TASK REQUIREMENTS:
Continue the forum thread about the 2009 karate World Tournament in Okinawa from the point where it stops, keeping it separate from the material that follows it.

TEXT SEGMENT:
....................

# 2009 World Tournament



## Uchinanchu (Mar 3, 2009)

As some of you may be aware, the 2009 World Tournament in Okinawa is fast approaching. To be specific, it will be taking place from August 14th (Friday) to Aug. 16th (Sunday).

For those of you interested in attending and/or participating this year, I thought that I would provide a link to the homepage. It gives detailed information as well as downloadable application forms.

The web address is: http://www-edu.pref.okinawa.jp/karate2009/index.html

Good luck! For those of you who are going, I'll see you there! Our dojo will most likely be performing Seisan kata, just in case you were wondering.

Yoroshiku,
James


----------



## suicide (Mar 3, 2009)

....................

RECORDS SUPPLIED:
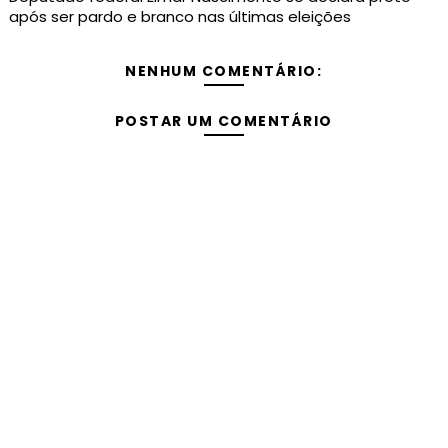
após ser pardo e branco nas últimas eleições
NENHUM COMENTÁRIO:
POSTAR UM COMENTÁRIO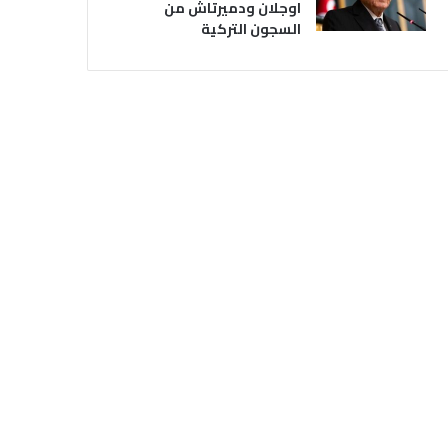
اوجلان ودميرتاش من
السجون التركية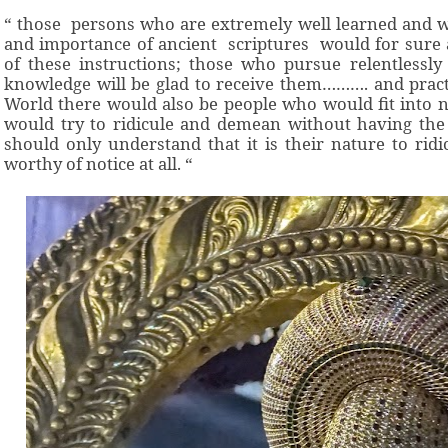
“ those persons who are extremely well learned and 
and importance of ancient scriptures would for sure
of these instructions; those who pursue relentlessly
knowledge will be glad to receive them………. and pract
World there would also be people who would fit into n
would try to ridicule and demean without having the
should only understand that it is their nature to ridi
worthy of notice at all. “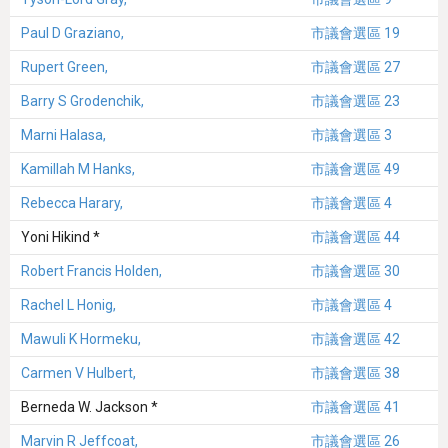
Paul D Graziano,
市議會選區 19
Rupert Green,
市議會選區 27
Barry S Grodenchik,
市議會選區 23
Marni Halasa,
市議會選區 3
Kamillah M Hanks,
市議會選區 49
Rebecca Harary,
市議會選區 4
Yoni Hikind *
市議會選區 44
Robert Francis Holden,
市議會選區 30
Rachel L Honig,
市議會選區 4
Mawuli K Hormeku,
市議會選區 42
Carmen V Hulbert,
市議會選區 38
Berneda W. Jackson *
市議會選區 41
Marvin R Jeffcoat,
市議會選區 26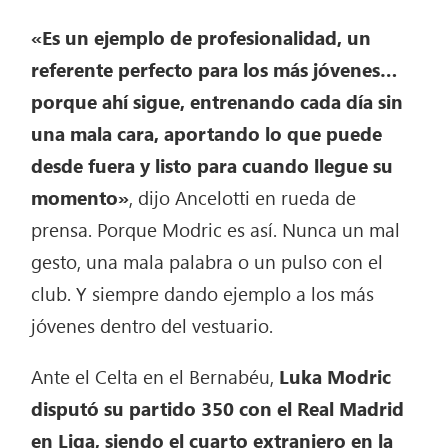
«Es un ejemplo de profesionalidad, un
referente perfecto para los más jóvenes…
porque ahí sigue, entrenando cada día sin
una mala cara, aportando lo que puede
desde fuera y listo para cuando llegue su
momento»
, dijo Ancelotti en rueda de
prensa. Porque Modric es así. Nunca un mal
gesto, una mala palabra o un pulso con el
club. Y siempre dando ejemplo a los más
jóvenes dentro del vestuario.
Ante el Celta en el Bernabéu,
Luka Modric
disputó su partido 350 con el Real Madrid
en Liga, siendo el cuarto extranjero en la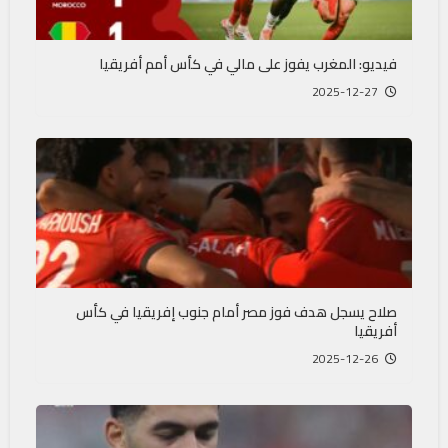
فيديو: المغرب يفوز على مالي في كأس أمم أفريقيا
2025-12-27
صلاح يسجل هدف فوز مصر أمام جنوب إفريقيا في كأس
أفريقيا
2025-12-26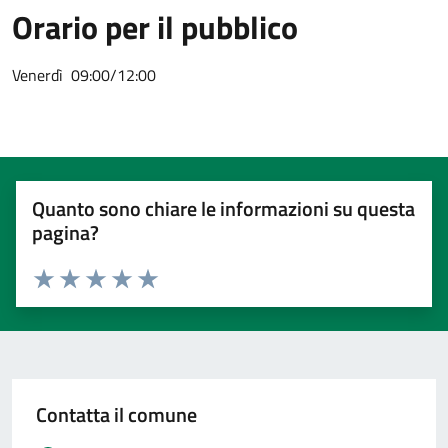
Orario per il pubblico
Venerdì 09:00/12:00
Quanto sono chiare le informazioni su questa
pagina?
Valuta 1 stelle su 5
Valuta 2 stelle su 5
Valuta 3 stelle su 5
Valuta 4 stelle su 5
Valuta 5 stelle su 5
Contatta il comune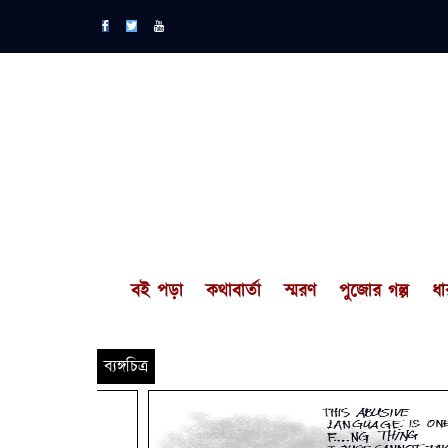
বই পড়া
কথাবার্তা
স্মরণ
পুজোর গল্প
ধা
ব্যঙ্গচিত্র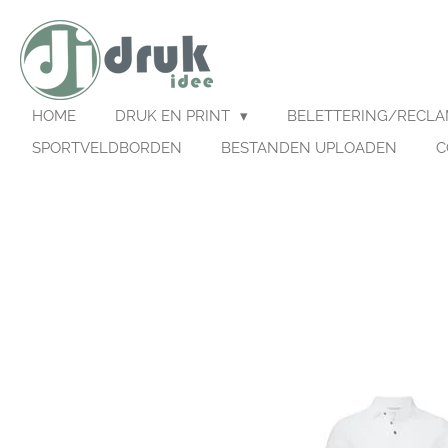
Ga
direct
naar
de
hoofdinhoud
HOME
DRUK EN PRINT
BELETTERING/RECL
SPORTVELDBORDEN
BESTANDEN UPLOADEN
C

....................

WRITTEN ANSWER:
:ultracool


----------



## chinto01 (Mar 3, 2009)

Gonna miss it by a month. 

In the spirit of bushido!

Rob


----------



## Brandon Fisher (Mar 4, 2009)

I had planned on going but money got in the way..  I am really upset since I was really fired up about coming.


----------



## Uchinanchu (Apr 7, 2009)

For those still interested in going to the Seikai Taikai, the registration cutoff date has been extended to the end of April.  Hope to see you there!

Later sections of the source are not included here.